Collect 10.8% Yield from This High Dividend Stock
This High-Dividend Stock Now Yields 10.8%
With the stock market soaring past its all-time high, not many people cared about high-dividend stocks. Still, for income investors, using high-yield stocks to boost portfolio returns can have its benefits.
For instance, if you invest $200,000 in a portfolio that’s currently yielding five percent, you can collect a return of $10,000 in a year. If the portfolio can yield 10%, though, you would only need $100,000 of initial investment to have the same dollar return. That’s an extra $100,000 that you can spend, invest, or do whatever you want with.

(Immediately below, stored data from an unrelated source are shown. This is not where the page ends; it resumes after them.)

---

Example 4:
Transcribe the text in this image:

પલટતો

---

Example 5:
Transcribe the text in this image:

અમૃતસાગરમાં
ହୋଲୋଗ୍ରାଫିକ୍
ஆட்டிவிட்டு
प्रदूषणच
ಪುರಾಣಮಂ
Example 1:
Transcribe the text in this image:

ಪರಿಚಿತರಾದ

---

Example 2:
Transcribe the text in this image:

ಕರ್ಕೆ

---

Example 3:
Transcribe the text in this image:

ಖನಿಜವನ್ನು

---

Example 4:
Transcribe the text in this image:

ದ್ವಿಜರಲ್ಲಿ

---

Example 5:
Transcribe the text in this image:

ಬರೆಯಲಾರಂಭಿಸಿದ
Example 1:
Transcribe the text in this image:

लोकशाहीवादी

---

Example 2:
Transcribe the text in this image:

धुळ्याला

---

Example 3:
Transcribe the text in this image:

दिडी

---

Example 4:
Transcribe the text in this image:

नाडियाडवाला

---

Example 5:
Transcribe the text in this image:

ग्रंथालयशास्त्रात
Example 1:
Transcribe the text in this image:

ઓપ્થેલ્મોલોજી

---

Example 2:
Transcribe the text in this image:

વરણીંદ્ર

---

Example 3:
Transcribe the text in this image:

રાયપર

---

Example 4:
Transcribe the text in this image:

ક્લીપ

The thing is, most companies don’t offer a yield of 10%, or even five percent. In fact, the average dividend yield of S&P 500 companies right now is less than two percent. This means if you want to collect $10,000 a year from dividends of an S&P 500 portfolio, you would need to set aside a whopping $500,000.

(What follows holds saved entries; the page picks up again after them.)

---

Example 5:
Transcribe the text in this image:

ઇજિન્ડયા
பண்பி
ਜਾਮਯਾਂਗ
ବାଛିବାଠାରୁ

Fortunately, there are still companies paying solid dividends. Sunoco LP (NYSE:SUN), for instance, is a high-dividend stock that’s currently yielding 10.8%.
Sunoco LP is a master limited partnership (MLP) that operates through two main segments, wholesale fuel distribution and retail convenience stores.
In its wholesale business, the partnership distributes Sunoco-branded motor fuel to approximately 7,825 convenience stores, independent dealers, distributors, and commercial customers. In 2016, the partnership distributed 5.3 billion gallons of third party wholesale fuel.
In the retail segment, Sunoco operates approximately 1,355 convenience stores. These stores sold 2.5-billion gallons of retail fuel and generated $2.3 billion in merchandise sales in 2016.
In an industry where the product is highly commoditized, Sunoco managed to build a strong brand name. The partnership’s Sunoco fuel brand has been around for 125 years. It is currently the only non-refiner wholesaler that has its own fuel brand.
Furthermore, Sunoco boosted its brand by having a strong presence in motor racing. The company is the largest manufacturer and marketer of racing fuels in the world and is currently the official fuel sponsor of NASCAR. Sunoco also provides the official racing fuel to over 500 racetracks in the U.S.
Strong Brand Presence
Of course, in this day and age, having a brand name does not guarantee success in the energy industry, especially with the downturn in oil prices. However, note that Sunoco’s wholesale motor fuel distribution business is secured by long-term, fee-based distribution contracts. This provides stability to the partnership’s cash flow.
But what about retail?
Well, as it turns out, Sunoco is divesting its retail business. In April, the company announced that it would sell most of its convenience stores to 7-Eleven, Inc. in a deal worth $3.3 billion. (Source: “Sunoco LP Announces Strategic Divestiture of Convenience Stores in Continental United States,” Sunoco LP, April 6, 2017.)
Under this agreement, Sunoco would sell approximately 1,110 convenience stores located in 19 geographic regions. Moreover, after 7-Eleven acquires these stores, they would continue to sell Sunoco brand fuels. The companies have entered into a 15-year take-or-pay fuel supply agreement. The transaction is expected to close by the fourth quarter of 2017.
This is great news for Sunoco. The company not only got rid of most of its retail business, but maintained its fuel distribution to these convenience stores through a long-term, fixed-rate take-or-pay supply contract. At the same time, Sunoco can use the proceeds from this transaction to repay its debt and improve its financial profile. According to the partnership, Sunoco would reduce its long-term leverage target to a range of 4.50 to 4.75 times.
Improving Financial Profile
(Source: “Divestiture of Retail Operations in Continental U.S.,” Sunoco LP, last accessed May 16, 2017.)
The divestiture is also good news for investors counting on Sunoco’s distributions. While transaction expenses would certainly have an impact at first, reducing leverage would eventually allow Sunoco to target a long-term distribution coverage ratio of 1.1 times.
In addition, retail has been the more capital-intensive part of Sunoco’s business. With the retail business massively reduced, the partnership would be able to reduce its capital needs by nearly 50% from its initial 2017 guidance of $290.0 million.
The Bottom Line on This High Dividend Stock
Shares of Sunoco LP stock are up more than 25% since the divestiture announcement. A company’s dividend yield moves inversely to its price. But, even with a higher price, Sunoco is still yielding an impressive 10.8%. Investors looking to boost the yield of their income portfolios should seriously consider this high-dividend stock.